- 380g marinated tofu
- 4 shallots
- A thumb of turmeric
- 400g white mushrooms
- 2 carrot
- 2 red pepper
- 1 green cabbage
- 1 x 280g buckwheat ramen noodles
- 4 tsp garam masala
- 100g sweet chilli sauce
- 1 tbsp coconut, sunflower or olive oil
- Sea salt
- Wok or deep frying pan
- Medium pan
- 1.
Fill your kettle and boil it. Gently pat the tofu dry with kitchen paper, then slice it into cubes. Peel and thinly slice the shallots. Peel and chop the turmeric into matchsticks (turmeric likes to turn things yellow, so slice it on a plate or a board you can wash straight away, and protect your hands with gloves, and your clothes with an apron).
- 2.
Finely slice the mushrooms. Peel the carrot and slice it into thin match sticks. Halve the red pepper.
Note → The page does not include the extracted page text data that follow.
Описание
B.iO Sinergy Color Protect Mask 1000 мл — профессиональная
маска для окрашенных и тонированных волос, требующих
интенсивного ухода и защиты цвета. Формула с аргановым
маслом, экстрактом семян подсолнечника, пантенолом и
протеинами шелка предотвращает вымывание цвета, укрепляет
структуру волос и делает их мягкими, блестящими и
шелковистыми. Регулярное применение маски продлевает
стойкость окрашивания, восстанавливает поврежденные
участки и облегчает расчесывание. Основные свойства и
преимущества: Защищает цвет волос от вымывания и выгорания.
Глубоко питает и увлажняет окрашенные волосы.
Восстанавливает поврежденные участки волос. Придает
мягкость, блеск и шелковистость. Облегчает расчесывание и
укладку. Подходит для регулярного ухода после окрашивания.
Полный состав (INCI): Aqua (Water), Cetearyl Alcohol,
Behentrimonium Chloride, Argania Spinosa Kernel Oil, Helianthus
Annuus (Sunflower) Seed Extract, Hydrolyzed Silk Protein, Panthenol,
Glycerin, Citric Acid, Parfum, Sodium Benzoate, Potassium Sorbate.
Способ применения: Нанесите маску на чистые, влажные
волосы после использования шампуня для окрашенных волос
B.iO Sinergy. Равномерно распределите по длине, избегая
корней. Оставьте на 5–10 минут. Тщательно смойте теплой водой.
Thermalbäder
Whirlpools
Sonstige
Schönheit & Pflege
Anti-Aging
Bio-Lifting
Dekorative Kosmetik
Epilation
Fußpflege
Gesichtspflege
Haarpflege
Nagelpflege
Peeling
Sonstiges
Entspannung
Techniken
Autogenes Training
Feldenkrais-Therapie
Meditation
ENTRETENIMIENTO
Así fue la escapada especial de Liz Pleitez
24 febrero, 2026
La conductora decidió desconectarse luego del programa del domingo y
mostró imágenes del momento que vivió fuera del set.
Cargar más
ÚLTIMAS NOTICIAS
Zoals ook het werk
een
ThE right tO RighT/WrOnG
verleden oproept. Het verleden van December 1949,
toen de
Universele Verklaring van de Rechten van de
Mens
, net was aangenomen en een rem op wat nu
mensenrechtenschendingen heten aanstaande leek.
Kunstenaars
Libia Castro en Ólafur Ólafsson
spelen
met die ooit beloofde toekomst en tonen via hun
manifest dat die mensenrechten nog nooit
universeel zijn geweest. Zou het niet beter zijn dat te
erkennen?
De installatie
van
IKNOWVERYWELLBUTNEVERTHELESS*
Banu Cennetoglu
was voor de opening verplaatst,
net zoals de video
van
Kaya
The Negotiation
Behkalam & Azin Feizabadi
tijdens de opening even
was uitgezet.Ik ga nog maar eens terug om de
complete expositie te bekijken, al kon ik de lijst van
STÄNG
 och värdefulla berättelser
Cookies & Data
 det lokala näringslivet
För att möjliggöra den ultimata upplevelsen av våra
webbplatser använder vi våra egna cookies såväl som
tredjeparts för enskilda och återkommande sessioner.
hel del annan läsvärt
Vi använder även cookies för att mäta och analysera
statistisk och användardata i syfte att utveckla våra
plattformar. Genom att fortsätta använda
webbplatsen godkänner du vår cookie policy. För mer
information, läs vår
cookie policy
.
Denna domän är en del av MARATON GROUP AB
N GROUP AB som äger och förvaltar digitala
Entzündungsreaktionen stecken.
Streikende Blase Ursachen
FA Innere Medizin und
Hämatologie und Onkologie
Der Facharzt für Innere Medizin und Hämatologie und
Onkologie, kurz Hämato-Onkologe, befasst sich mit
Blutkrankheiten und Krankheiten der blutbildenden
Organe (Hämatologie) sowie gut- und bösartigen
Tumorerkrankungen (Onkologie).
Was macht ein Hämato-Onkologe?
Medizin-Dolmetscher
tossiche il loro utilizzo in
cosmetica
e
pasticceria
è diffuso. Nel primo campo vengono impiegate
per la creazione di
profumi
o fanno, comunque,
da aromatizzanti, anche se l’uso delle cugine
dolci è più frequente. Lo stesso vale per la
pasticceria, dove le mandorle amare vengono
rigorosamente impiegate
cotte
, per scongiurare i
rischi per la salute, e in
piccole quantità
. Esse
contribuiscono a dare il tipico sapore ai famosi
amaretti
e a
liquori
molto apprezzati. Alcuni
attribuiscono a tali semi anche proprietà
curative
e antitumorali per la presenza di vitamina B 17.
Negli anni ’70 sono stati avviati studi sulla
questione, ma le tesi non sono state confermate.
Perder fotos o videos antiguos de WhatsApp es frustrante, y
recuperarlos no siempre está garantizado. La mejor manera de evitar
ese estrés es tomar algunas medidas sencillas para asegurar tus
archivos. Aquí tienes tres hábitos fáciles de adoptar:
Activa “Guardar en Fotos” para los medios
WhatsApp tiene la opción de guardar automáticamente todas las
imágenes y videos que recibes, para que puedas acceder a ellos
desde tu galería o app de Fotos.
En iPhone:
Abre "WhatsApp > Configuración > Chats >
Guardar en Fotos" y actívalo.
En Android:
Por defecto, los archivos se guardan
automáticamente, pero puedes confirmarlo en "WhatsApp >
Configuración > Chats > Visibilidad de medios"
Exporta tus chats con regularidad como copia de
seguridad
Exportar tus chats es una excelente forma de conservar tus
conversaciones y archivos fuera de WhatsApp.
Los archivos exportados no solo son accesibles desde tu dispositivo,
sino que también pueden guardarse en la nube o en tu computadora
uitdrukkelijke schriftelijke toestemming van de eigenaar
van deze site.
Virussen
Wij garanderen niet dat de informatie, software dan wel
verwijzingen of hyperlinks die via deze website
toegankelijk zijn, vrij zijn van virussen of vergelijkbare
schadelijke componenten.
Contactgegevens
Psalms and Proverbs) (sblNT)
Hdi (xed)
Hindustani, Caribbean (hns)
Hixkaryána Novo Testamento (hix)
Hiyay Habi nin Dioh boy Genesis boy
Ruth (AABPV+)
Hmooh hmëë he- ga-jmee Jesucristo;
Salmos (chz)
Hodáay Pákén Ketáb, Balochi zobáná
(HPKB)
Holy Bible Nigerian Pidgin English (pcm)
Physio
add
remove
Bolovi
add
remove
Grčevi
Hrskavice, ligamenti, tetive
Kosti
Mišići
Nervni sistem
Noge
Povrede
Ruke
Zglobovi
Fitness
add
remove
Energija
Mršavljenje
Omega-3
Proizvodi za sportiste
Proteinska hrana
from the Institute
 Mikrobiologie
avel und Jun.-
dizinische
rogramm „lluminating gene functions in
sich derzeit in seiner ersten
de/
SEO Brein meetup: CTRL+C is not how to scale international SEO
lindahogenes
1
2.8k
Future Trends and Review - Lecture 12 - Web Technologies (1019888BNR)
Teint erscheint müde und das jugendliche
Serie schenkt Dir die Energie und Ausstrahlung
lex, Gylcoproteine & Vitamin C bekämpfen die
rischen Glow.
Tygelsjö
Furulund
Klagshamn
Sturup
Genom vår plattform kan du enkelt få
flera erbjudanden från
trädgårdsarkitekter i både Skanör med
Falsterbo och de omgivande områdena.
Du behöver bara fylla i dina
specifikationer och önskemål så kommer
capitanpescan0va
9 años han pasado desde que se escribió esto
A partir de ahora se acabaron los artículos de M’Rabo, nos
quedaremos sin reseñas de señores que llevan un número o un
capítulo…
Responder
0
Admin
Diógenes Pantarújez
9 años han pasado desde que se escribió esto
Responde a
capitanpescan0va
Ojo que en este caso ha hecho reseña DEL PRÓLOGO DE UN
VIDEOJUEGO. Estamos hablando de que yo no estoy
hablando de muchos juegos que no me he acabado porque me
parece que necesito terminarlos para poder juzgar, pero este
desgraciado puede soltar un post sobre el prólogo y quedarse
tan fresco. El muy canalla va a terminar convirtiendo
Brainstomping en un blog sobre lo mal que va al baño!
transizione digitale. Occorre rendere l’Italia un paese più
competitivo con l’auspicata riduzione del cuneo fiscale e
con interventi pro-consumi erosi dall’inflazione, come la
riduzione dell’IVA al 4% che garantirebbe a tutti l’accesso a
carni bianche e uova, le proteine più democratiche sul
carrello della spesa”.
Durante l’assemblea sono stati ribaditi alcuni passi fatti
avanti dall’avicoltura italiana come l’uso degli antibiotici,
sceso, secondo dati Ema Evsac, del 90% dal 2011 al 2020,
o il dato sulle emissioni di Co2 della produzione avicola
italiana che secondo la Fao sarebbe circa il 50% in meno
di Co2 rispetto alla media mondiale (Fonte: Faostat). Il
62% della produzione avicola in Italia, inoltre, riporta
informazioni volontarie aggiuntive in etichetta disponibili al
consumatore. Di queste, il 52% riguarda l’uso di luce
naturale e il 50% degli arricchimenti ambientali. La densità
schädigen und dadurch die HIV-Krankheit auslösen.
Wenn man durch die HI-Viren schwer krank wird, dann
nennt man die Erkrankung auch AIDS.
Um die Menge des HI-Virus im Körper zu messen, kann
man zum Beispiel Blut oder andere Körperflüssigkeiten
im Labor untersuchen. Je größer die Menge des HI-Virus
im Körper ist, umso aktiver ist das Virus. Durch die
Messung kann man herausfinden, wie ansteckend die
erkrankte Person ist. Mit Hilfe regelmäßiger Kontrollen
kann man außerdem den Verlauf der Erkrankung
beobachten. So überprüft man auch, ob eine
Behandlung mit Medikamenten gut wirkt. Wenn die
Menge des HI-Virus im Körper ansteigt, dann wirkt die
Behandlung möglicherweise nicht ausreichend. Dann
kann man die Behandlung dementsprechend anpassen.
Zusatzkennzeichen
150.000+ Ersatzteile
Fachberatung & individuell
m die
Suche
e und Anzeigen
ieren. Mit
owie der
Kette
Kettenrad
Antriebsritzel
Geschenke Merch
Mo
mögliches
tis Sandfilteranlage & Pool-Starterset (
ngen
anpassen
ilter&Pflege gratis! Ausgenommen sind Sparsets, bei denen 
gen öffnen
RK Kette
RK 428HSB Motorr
Scoop out the seeds and white bits. Finely slice it. Finely shred the cabbage half.
- 3.
Heat 1 tbsp oil in a wok or deep frying pan. Add the tofu. Fry for 4-5 mins, turning occasionally, till golden brown. Lift out of the pan. Pop on a plate lined with kitchen paper and set aside.
- 4.
Add the shallots to the pan. Stir fry for 2-3 mins till they just pick up some colour. Add the rest of the veg and the turmeric to the pan. Season with a pinch of salt. Stir fry for 4-5 mins till soft and glossy.
- 5.
While the veg cook, fill a pan with hot water from the kettle and bring back to the boil. Add half the pack of ramen noodles and simmer for 3-4 mins till the noodles are tender, then drain.
- 6.
Add 2 tsp garam masala to the veg. Stir fry for 1 min till the pan smells fragrant. Return the tofu to the pan and toss a few times to mix.
- 7.
Add the drained noodles to the pan. Use 2 forks to pick everything up and drop a couple of times to mix it all together. Divide the stir-fry between a couple of warm bowls. Drizzle the sweet chilli sauce over the top to serve.